Pope Francis has made a surprise donation to struggling poultry workers in Italy.

The regional newspaper Il Quotidiano del Molise reported Sept. 18 that the pope donated 10,000 euros (almost $12,000) after he heard about the plight of the employees in Bojano, a town in the province of Campobasso in south-central Italy.

Fr. Alberto Conti, director of Caritas in the Diocese of Trivento, explained that the pope was moved when he heard that 273 workers face an uncertain future as a government subsidy that they are currently receiving is due to expire in November.

Conti met with Pope Francis Sept. 15, according to a report on the website L'Eco dell'Alto Molise. 

Writing in Il Quotidiano del Molise, Conti recalled that before he asked the pope to give him a blessing, he asked him to pray for the workers, who fear they will be unemployed after November. He told him that they had appealed to both the diocesan and national branches of Caritas for help.

"The Holy Father asked me: 'Do you have any way to help them?' I replied: 'Holy Father, there are 273 families and they ask first of all for the right to work. But we will do what we can to stay close to them,'" Conti said. 

"The pope got up and went out of the small room where we were. He returned after a few minutes and behind him came his young secretary, who handed him an envelope that he placed in my hands.

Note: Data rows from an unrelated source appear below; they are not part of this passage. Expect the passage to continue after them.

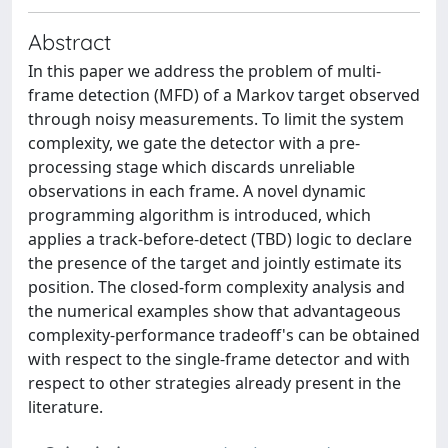
Abstract
In this paper we address the problem of multi-
frame detection (MFD) of a Markov target observed
through noisy measurements. To limit the system
complexity, we gate the detector with a pre-
processing stage which discards unreliable
observations in each frame. A novel dynamic
programming algorithm is introduced, which
applies a track-before-detect (TBD) logic to declare
the presence of the target and jointly estimate its
position. The closed-form complexity analysis and
the numerical examples show that advantageous
complexity-performance tradeoff's can be obtained
with respect to the single-frame detector and with
respect to other strategies already present in the
literature.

I immediately grasped that it was an offering, and I must therefore have seemed embarrassed, because, with great simplicity, he encouraged me, exhorting me: 'Take it, take it.'"

"When I got out in the car, I opened the envelope and discovered that the Holy Father had wanted to donate 10,000 euros to those workers in difficulty I had just told him about."

Conti said that after consulting with Bishop Claudio Palumbo of Trivento he decided to use the gift to buy educational materials for the workers' children. 

He said that when times were difficult culture, education and the training of young people were always the first things to lose out. 

"They must instead be defended because they represent the only weapon of peace that the most needy possess to improve their conditions, to grow as people, to help the development of the region and therefore the good of all," Conti wrote.